9. En second lieu, il ressort également des pièces du dossier, et notamment de la justification des dispositions relatives aux zones humides et à dominante humide du PLU 2 que le plan PADD poursuit l’objectif de préserver les zones humides locales et de limiter les impacts négatifs que l’urbanisation pourrait provoquer. Eu égard à la qualité environnementale de la zone humide identifiée, compte tenu du parti d’urbanisme adopté par le projet d’aménagement et de développement durables, et dès lors que l’article L. 151-23 du code de l’urbanisme donne la possibilité d’imposer même au sein d’une zone urbaine des prescriptions visant à protéger un secteur pour des raisons écologiques, la circonstance que la parcelle soit classée en zone urbaine UAR 6.1, dédiée majoritairement à l’habitat individuel de type pavillonnaire ne contrevient pas au caractère constructible de la zone définie au sein du PLU et ne constitue pas une erreur manifeste d’appréciation.
10. Il résulte de tout ce qui précède que les conclusions à fin d’annulation de l’arrêté du 18 janvier 2022 par lequel le maire de Wervicq-Sud a refusé de délivrer un permis de construire pour la construction d’une maison individuelle située avenue de la Fleur de Lin à Wervicq-Sud (59181), sur un terrain cadastré A 4703 doivent être rejetées.
Sur les conclusions à fin d’injonction :
11. Le présent jugement n’implique aucune mesure d’exécution. Dès lors, les conclusions de la requête aux fins d’injonction de délivrance du permis de construire doivent être rejetées.

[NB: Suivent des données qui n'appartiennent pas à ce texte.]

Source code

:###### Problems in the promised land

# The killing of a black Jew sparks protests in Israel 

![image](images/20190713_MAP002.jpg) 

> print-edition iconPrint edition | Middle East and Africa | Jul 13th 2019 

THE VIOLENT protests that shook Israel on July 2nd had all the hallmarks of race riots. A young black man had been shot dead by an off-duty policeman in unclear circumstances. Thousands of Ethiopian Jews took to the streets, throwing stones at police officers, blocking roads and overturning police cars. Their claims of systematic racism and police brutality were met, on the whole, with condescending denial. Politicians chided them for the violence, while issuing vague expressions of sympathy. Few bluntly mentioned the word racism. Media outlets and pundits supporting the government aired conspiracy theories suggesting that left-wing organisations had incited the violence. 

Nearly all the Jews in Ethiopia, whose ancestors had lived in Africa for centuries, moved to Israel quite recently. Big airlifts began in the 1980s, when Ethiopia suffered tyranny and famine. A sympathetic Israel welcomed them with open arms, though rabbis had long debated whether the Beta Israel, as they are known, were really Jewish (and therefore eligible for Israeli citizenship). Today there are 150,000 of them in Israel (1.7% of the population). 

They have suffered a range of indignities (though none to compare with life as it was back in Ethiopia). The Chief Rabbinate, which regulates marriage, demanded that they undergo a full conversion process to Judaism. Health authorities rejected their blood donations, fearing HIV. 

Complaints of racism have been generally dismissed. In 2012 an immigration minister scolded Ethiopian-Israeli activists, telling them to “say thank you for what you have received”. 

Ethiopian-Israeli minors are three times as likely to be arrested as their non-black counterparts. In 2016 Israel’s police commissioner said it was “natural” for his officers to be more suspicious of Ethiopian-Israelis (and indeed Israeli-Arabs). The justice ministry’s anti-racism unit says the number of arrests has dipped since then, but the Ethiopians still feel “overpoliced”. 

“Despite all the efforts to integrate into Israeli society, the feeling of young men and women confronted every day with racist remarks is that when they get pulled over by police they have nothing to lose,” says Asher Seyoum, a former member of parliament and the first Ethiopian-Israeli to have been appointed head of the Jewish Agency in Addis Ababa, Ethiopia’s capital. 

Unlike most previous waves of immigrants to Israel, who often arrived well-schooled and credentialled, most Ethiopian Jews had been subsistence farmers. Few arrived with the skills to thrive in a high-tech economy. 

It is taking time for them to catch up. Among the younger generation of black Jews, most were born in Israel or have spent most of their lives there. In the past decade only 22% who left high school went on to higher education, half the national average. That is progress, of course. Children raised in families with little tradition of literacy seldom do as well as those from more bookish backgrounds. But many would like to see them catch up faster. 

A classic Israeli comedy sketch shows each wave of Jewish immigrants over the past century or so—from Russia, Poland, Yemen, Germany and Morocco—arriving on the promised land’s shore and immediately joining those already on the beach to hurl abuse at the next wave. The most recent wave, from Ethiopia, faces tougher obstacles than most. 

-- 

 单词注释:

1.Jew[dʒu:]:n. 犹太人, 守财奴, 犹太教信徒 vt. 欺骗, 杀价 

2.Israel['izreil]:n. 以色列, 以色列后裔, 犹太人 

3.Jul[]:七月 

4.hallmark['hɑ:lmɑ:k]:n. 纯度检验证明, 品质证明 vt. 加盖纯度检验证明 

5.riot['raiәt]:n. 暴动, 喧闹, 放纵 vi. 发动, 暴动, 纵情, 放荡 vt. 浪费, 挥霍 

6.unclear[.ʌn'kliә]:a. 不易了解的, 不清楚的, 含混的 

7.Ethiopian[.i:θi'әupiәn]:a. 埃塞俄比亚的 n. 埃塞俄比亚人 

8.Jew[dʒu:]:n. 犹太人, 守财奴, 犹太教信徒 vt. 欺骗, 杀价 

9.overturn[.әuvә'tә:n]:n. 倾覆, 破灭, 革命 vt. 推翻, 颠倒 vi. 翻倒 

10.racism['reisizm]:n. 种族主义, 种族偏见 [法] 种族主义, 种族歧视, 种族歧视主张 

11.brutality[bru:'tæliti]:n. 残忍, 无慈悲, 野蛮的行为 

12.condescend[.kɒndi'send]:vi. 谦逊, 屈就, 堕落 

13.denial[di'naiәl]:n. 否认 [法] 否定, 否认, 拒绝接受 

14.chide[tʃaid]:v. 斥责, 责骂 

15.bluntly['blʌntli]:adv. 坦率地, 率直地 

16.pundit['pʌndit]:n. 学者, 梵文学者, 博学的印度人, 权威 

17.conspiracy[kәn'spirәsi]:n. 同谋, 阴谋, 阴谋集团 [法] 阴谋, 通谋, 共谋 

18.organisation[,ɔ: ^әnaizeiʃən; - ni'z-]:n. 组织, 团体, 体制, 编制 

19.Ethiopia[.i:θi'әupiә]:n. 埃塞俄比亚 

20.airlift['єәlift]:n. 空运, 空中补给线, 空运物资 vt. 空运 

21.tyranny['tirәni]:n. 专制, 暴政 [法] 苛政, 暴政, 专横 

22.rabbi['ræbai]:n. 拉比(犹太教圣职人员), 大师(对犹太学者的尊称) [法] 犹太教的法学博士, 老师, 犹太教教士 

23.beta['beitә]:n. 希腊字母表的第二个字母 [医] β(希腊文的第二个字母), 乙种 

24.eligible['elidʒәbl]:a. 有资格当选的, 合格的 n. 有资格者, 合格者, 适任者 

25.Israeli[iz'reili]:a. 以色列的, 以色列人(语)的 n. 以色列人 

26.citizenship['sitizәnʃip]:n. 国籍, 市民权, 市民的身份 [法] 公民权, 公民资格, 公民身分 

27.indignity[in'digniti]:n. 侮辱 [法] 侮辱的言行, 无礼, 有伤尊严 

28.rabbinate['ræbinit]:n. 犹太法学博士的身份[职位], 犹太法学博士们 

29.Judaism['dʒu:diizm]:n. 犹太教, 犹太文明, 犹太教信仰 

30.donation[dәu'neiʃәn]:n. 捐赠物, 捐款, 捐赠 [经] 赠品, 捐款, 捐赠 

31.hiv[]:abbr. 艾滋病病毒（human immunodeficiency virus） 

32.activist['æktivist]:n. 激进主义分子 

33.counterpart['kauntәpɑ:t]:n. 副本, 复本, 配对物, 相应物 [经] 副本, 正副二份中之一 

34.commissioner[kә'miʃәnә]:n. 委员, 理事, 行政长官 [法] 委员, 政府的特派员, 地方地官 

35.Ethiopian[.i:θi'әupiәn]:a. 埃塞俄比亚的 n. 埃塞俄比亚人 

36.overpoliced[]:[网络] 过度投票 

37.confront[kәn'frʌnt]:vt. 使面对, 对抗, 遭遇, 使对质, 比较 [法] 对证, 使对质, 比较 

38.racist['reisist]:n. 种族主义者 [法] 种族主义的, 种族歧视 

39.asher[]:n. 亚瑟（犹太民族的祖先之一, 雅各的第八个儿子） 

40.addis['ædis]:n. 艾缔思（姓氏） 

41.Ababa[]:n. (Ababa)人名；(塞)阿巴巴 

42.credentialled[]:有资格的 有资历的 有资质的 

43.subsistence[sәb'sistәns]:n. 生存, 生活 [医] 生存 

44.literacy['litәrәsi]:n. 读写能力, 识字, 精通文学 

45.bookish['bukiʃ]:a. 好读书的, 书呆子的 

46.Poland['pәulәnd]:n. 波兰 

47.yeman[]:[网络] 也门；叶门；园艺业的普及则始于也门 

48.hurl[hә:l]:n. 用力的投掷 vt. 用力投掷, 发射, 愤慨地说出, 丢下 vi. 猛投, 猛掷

Sur les frais liés au litige :
12. Les dispositions de l’article L. 761-1 du code de justice administrative font obstacle à ce que soit mise à la charge de la commune de Wervicq-Sud, qui n’est pas la partie perdante dans la présente instance, la somme que M. C… demande au titre des frais exposés et non compris dans les dépens. Il y a lieu, en revanche, de faire application de ces dispositions et de mettre à la charge de M. C… la somme de 1 500 euros au titre des frais exposés par la commune de Wervicq-Sud et non compris dans les dépens.
DÉCIDE :
Article 1er : La requête de M. C… est rejetée.

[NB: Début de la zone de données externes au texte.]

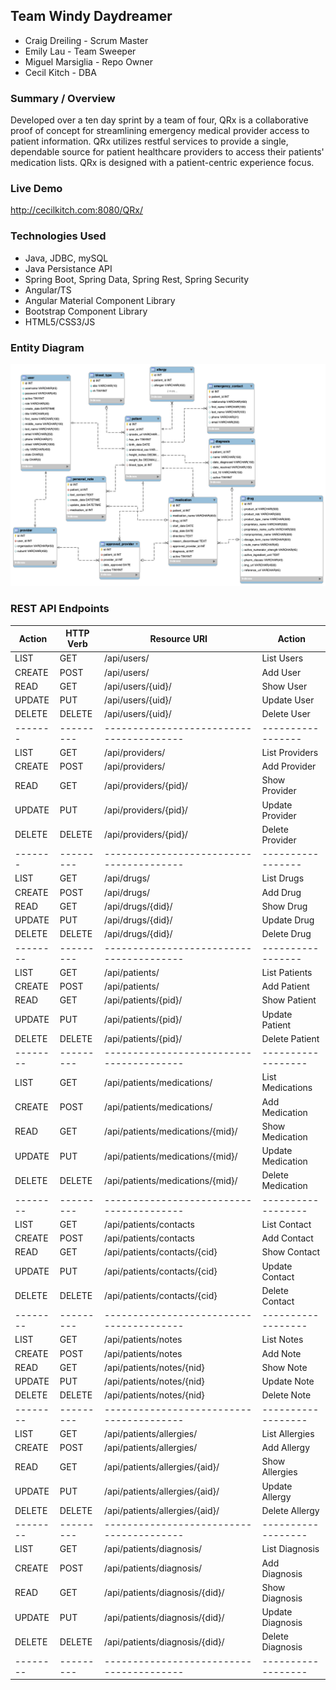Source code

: ## Team Windy Daydreamer
* Craig Dreiling - Scrum Master
* Emily Lau - Team Sweeper
* Miguel Marsiglia - Repo Owner
* Cecil Kitch - DBA

### Summary / Overview
Developed over a ten day sprint by a team of four, QRx is a collaborative proof of concept for streamlining emergency medical provider access to patient information. QRx utilizes restful services to provide a single, dependable source for patient healthcare providers to access their patients' medication lists. QRx is designed with a patient-centric experience focus.

### Live Demo 
http://cecilkitch.com:8080/QRx/

### Technologies Used
* Java, JDBC, mySQL
* Java Persistance API
* Spring Boot, Spring Data, Spring Rest, Spring Security
* Angular/TS
* Angular Material Component Library
* Bootstrap Component Library
* HTML5/CSS3/JS

### Entity Diagram
![qrxdbERD](qrxdbERD.png)

### REST API Endpoints
| Action |HTTP Verb| Resource URI                           | Action           |
| -------|---------|----------------------------------------| -----------------|
| LIST   | GET     | /api/users/                            | List Users       |
| CREATE | POST    | /api/users/                            | Add User         |
| READ   | GET     | /api/users/{uid}/                      | Show User        |
| UPDATE | PUT     | /api/users/{uid}/                      | Update User      |
| DELETE | DELETE  | /api/users/{uid}/                      | Delete User      |
| -------|---------|----------------------------------------| -----------------|
| LIST   | GET     | /api/providers/                        | List Providers   |
| CREATE | POST    | /api/providers/                        | Add Provider     |
| READ   | GET     | /api/providers/{pid}/                  | Show Provider    |
| UPDATE | PUT     | /api/providers/{pid}/                  | Update Provider  |
| DELETE | DELETE  | /api/providers/{pid}/                  | Delete Provider  |
| -------|---------|----------------------------------------| -----------------|
| LIST   | GET     | /api/drugs/                            | List Drugs       |
| CREATE | POST    | /api/drugs/                            | Add Drug         |
| READ   | GET     | /api/drugs/{did}/                      | Show Drug        |
| UPDATE | PUT     | /api/drugs/{did}/                      | Update Drug      |
| DELETE | DELETE  | /api/drugs/{did}/                      | Delete Drug      |
|--------|---------|----------------------------------------| -----------------|
| LIST   | GET     | /api/patients/                         | List Patients    |
| CREATE | POST    | /api/patients/                         | Add Patient      |
| READ   | GET     | /api/patients/{pid}/                   | Show Patient     |
| UPDATE | PUT     | /api/patients/{pid}/                   | Update Patient   |
| DELETE | DELETE  | /api/patients/{pid}/                   | Delete Patient   |
|--------|---------|----------------------------------------|------------------|
| LIST   | GET     | /api/patients/medications/             | List Medications |
| CREATE | POST    | /api/patients/medications/             | Add Medication   |
| READ   | GET     | /api/patients/medications/{mid}/       | Show Medication  |
| UPDATE | PUT     | /api/patients/medications/{mid}/       | Update Medication|
| DELETE | DELETE  | /api/patients/medications/{mid}/       | Delete Medication|
|--------|---------|----------------------------------------|------------------|
| LIST   | GET     | /api/patients/contacts                 | List Contact     |
| CREATE | POST    | /api/patients/contacts                 | Add Contact      |
| READ   | GET     | /api/patients/contacts/{cid}           | Show Contact     |
| UPDATE | PUT     | /api/patients/contacts/{cid}           | Update Contact   |
| DELETE | DELETE  | /api/patients/contacts/{cid}           | Delete Contact   |
|--------|---------|----------------------------------------|------------------|
| LIST   | GET     | /api/patients/notes                    | List Notes       |
| CREATE | POST    | /api/patients/notes                    | Add Note         |
| READ   | GET     | /api/patients/notes/{nid}              | Show Note        |
| UPDATE | PUT     | /api/patients/notes/{nid}              | Update Note      |
| DELETE | DELETE  | /api/patients/notes/{nid}              | Delete Note      |
|--------|---------|----------------------------------------|------------------|
| LIST   | GET     | /api/patients/allergies/               | List Allergies   |
| CREATE | POST    | /api/patients/allergies/               | Add  Allergy     |
| READ   | GET     | /api/patients/allergies/{aid}/         | Show Allergies   |
| UPDATE | PUT     | /api/patients/allergies/{aid}/         | Update Allergy   |
| DELETE | DELETE  | /api/patients/allergies/{aid}/         | Delete Allergy   |
|--------|---------|----------------------------------------|------------------|
| LIST   | GET     | /api/patients/diagnosis/               | List Diagnosis   |
| CREATE | POST    | /api/patients/diagnosis/               | Add  Diagnosis   |
| READ   | GET     | /api/patients/diagnosis/{did}/         | Show Diagnosis   |
| UPDATE | PUT     | /api/patients/diagnosis/{did}/         | Update Diagnosis |
| DELETE | DELETE  | /api/patients/diagnosis/{did}/         | Delete Diagnosis |
|--------|---------|----------------------------------------|------------------|

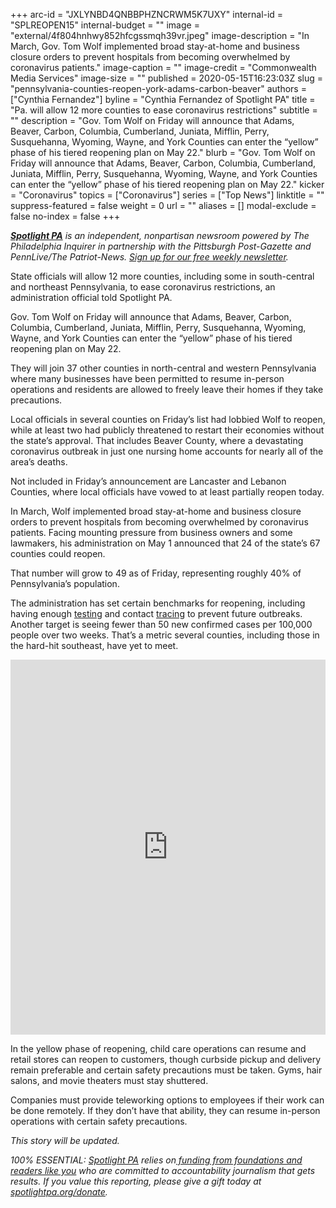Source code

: +++
arc-id = "JXLYNBD4QNBBPHZNCRWM5K7UXY"
internal-id = "SPLREOPEN15"
internal-budget = ""
image = "external/4f804hnhwy852hfcgssmqh39vr.jpeg"
image-description = "In March, Gov. Tom Wolf implemented broad stay-at-home and business closure orders to prevent hospitals from becoming overwhelmed by coronavirus patients."
image-caption = ""
image-credit = "Commonwealth Media Services"
image-size = ""
published = 2020-05-15T16:23:03Z
slug = "pennsylvania-counties-reopen-york-adams-carbon-beaver"
authors = ["Cynthia Fernandez"]
byline = "Cynthia Fernandez of Spotlight PA"
title = "Pa. will allow 12 more counties to ease coronavirus restrictions"
subtitle = ""
description = "Gov. Tom Wolf on Friday will announce that Adams, Beaver, Carbon, Columbia, Cumberland, Juniata, Mifflin, Perry, Susquehanna, Wyoming, Wayne, and York Counties can enter the “yellow” phase of his tiered reopening plan on May 22."
blurb = "Gov. Tom Wolf on Friday will announce that Adams, Beaver, Carbon, Columbia, Cumberland, Juniata, Mifflin, Perry, Susquehanna, Wyoming, Wayne, and York Counties can enter the “yellow” phase of his tiered reopening plan on May 22."
kicker = "Coronavirus"
topics = ["Coronavirus"]
series = ["Top News"]
linktitle = ""
suppress-featured = false
weight = 0
url = ""
aliases = []
modal-exclude = false
no-index = false
+++

<a href="https://www.spotlightpa.org/"><i><b>Spotlight PA</b></i></a><i> is an independent, nonpartisan newsroom powered by The Philadelphia Inquirer in partnership with the Pittsburgh Post-Gazette and PennLive/The Patriot-News. </i><a href="https://www.spotlightpa.org/newsletters"><i>Sign up for our free weekly newsletter</i></a><i>.</i>

State officials will allow 12 more counties, including some in south-central and northeast Pennsylvania, to ease coronavirus restrictions, an administration official told Spotlight PA.

Gov. Tom Wolf on Friday will announce that Adams, Beaver, Carbon, Columbia, Cumberland, Juniata, Mifflin, Perry, Susquehanna, Wyoming, Wayne, and York Counties can enter the “yellow” phase of his tiered reopening plan on May 22.

They will join 37 other counties in north-central and western Pennsylvania where many businesses have been permitted to resume in-person operations and residents are allowed to freely leave their homes if they take precautions.

Local officials in several counties on Friday’s list had lobbied Wolf to reopen, while at least two had publicly threatened to restart their economies without the state’s approval. That includes Beaver County, where a devastating coronavirus outbreak in just one nursing home accounts for nearly all of the area’s deaths.

Not included in Friday’s announcement are Lancaster and Lebanon Counties, where local officials have vowed to at least partially reopen today.

<script src="https://www.spotlightpa.org/embed.js" async></script><div data-spl-embed-version="1" data-spl-src="https://www.spotlightpa.org/embeds/donate/"></div>


In March, Wolf implemented broad stay-at-home and business closure orders to prevent hospitals from becoming overwhelmed by coronavirus patients. Facing mounting pressure from business owners and some lawmakers, his administration on May 1 announced that 24 of the state’s 67 counties could reopen.

That number will grow to 49 as of Friday, representing roughly 40% of Pennsylvania’s population.

The administration has set certain benchmarks for reopening, including having enough <a href="https://www.spotlightpa.org/news/2020/05/pennsylvania-coronavirus-testing-benchmark-capacity/" target="_blank">testing</a> and contact <a href="https://www.spotlightpa.org/news/2020/05/pennsylvania-coronavirus-contact-tracing-plan-disease-tracking/" target="_blank">tracing</a> to prevent future outbreaks. Another target is seeing fewer than 50 new confirmed cases per 100,000 people over two weeks. That’s a metric several counties, including those in the hard-hit southeast, have yet to meet.

<iframe title="The State of Reopening in Southeastern Pa." aria-label="Interactive line chart" id="datawrapper-chart-zT8T9" src="https://datawrapper.dwcdn.net/zT8T9/23/" scrolling="no" frameborder="0" style="width: 0; min-width: 100% !important; border: none;" height="600"></iframe><script type="text/javascript">!function(){"use strict";window.addEventListener("message",(function(a){if(void 0!==a.data["datawrapper-height"])for(var e in a.data["datawrapper-height"]){var t=document.getElementById("datawrapper-chart-"+e)||document.querySelector("iframe[src*='"+e+"']");t&&(t.style.height=a.data["datawrapper-height"][e]+"px")}}))}();
</script>

In the yellow phase of reopening, child care operations can resume and retail stores can reopen to customers, though curbside pickup and delivery remain preferable and certain safety precautions must be taken. Gyms, hair salons, and movie theaters must stay shuttered.

Companies must provide teleworking options to employees if their work can be done remotely. If they don’t have that ability, they can resume in-person operations with certain safety precautions.

<i>This story will be updated. </i>

<i>100% ESSENTIAL: </i><a href="https://www.spotlightpa.org/"><i>Spotlight PA</i></a><i> relies on</i><a href="https://www.spotlightpa.org/support"><i> funding from foundations and readers like you</i></a><i> who are committed to accountability journalism that gets results. If you value this reporting, please give a gift today at </i><a href="https://www.spotlightpa.org/donate"><i>spotlightpa.org/donate</i></a><i>.</i>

Article 2 : M. C… versera à la commune de Wervicq-Sud une somme de 1 500 euros au titre de l’article L. 761-1 du code de justice administrative.
Article 3 : Le surplus des conclusions de la commune de Wervicq-Sud est rejeté.

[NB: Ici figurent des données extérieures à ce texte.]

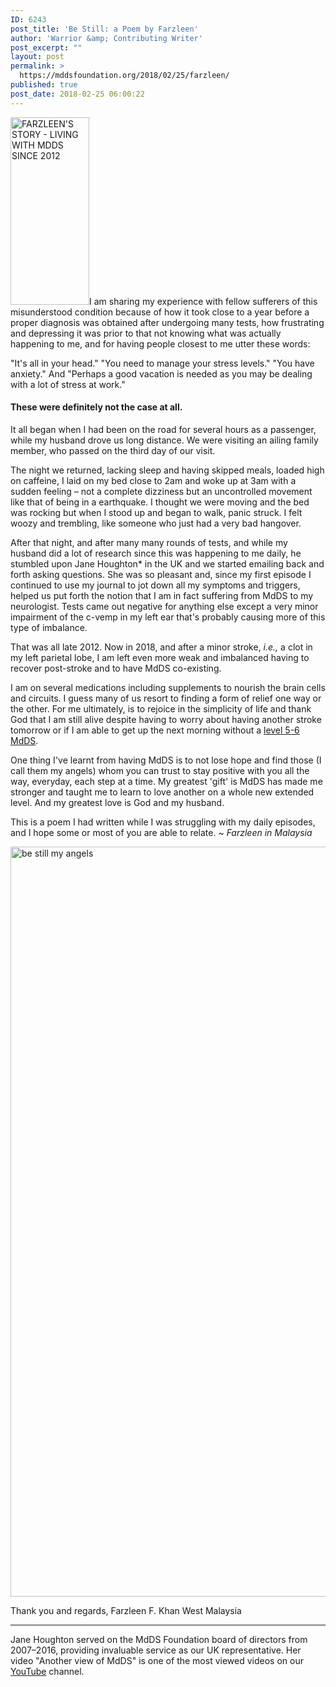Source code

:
 ```yaml
---
ID: 6243
post_title: 'Be Still: a Poem by Farzleen'
author: 'Warrior &amp; Contributing Writer'
post_excerpt: ""
layout: post
permalink: >
  https://mddsfoundation.org/2018/02/25/farzleen/
published: true
post_date: 2018-02-25 06:00:22
---
```

<img class="alignleft wp-image-6244 size-medium" src="https://mddsfoundation.org/wp-content/uploads/2018/01/20170804_232038-126x300.jpg" alt="FARZLEEN'S STORY - LIVING WITH MDDS SINCE 2012" width="126" height="300" />I am sharing my experience with fellow sufferers of this misunderstood condition because of how it took close to a year before a proper diagnosis was obtained after undergoing many tests, how frustrating and depressing it was prior to that not knowing what was actually happening to me, and for having people closest to me utter these words:

"It's all in your head."
"You need to manage your stress levels."
"You have anxiety."
And "Perhaps a good vacation is needed as you may be dealing with a lot of stress at work."
<h4>These were definitely not the case at all.</h4>
It all began when I had been on the road for several hours as a passenger, while my husband drove us long distance. We were visiting an ailing family member, who passed on the third day of our visit.

The night we returned, lacking sleep and having skipped meals, loaded high on caffeine, I laid on my bed close to 2am and woke up at 3am with a sudden feeling – not a complete dizziness but an uncontrolled movement like that of being in a earthquake. I thought we were moving and the bed was rocking but when I stood up and began to walk, panic struck. I felt woozy and trembling, like someone who just had a very bad hangover.

After that night, and after many many rounds of tests, and while my husband did a lot of research since this was happening to me daily, he stumbled upon Jane Houghton* in the UK and we started emailing back and forth asking questions. She was so pleasant and, since my first episode I continued to use my journal to jot down all my symptoms and triggers, helped us put forth the notion that I am in fact suffering from MdDS to my neurologist. Tests came out negative for anything else except a very minor impairment of the c-vemp in my left ear that's probably causing more of this type of imbalance.

That was all late 2012. Now in 2018, and after a minor stroke, <em>i.e.,</em> a clot in my left parietal lobe, I am left even more weak and imbalanced having to recover post-stroke and to have MdDS co-existing.

I am on several medications including supplements to nourish the brain cells and circuits. I guess many of us resort to finding a form of relief one way or the other. For me ultimately, is to rejoice in the simplicity of life and thank God that I am still alive despite having to worry about having another stroke tomorrow or if I am able to get up the next morning without a <a href="https://mddsfoundation.org/symptoms/">level 5-6 MdDS</a>.

One thing I've learnt from having MdDS is to not lose hope and find those (I call them my angels) whom you can trust to stay positive with you all the way, everyday, each step at a time. My greatest 'gift' is MdDS has made me stronger and taught me to learn to love another on a whole new extended level. And my greatest love is God and my husband.

This is a poem I had written while I was struggling with my daily episodes, and I hope some or most of you are able to relate. ~ <em>Farzleen in Malaysia</em>

<img class="alignnone wp-image-6249 size-full" src="https://mddsfoundation.org/wp-content/uploads/2018/01/Poem-Be-Still-Angels.png" alt="be still my angels" width="800" height="1200" />

Thank you and regards,
Farzleen F. Khan
West Malaysia

<hr />

Jane Houghton served on the MdDS Foundation board of directors from 2007–2016, providing invaluable service as our UK representative. Her video "Another view of MdDS" is one of the most viewed videos on our <a href="https://www.youtube.com/user/mddsfoundation/videos">YouTube</a> channel.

Article 4 : Le présent jugement sera notifié à M. A… C… et à la commune de Wervicq-Sud.
Délibéré après l’audience du 13 novembre 2025, à laquelle siégeaient :
- Mme Jeannette Féménia, présidente,
- M. Denis Perrin, premier conseiller,
- Mme Pauline Beaucourt, conseillère.
Rendu public par mise à disposition au greffe le 15 janvier 2026.
La présidente-rapporteure,
Signé
J. B… L’assesseur le plus ancien
dans l’ordre du tableau,
Signé
D. Perrin
La greffière,
Signé
M. D…
La République mande et ordonne à la ministre de la transition écologique, de la biodiversité, de la forêt, de la mer et de la pêche en ce qui la concerne ou à tous commissaires de justice à ce requis en ce qui concerne les voies de droit commun contre les parties privées, de pourvoir à l’exécution du présent jugement.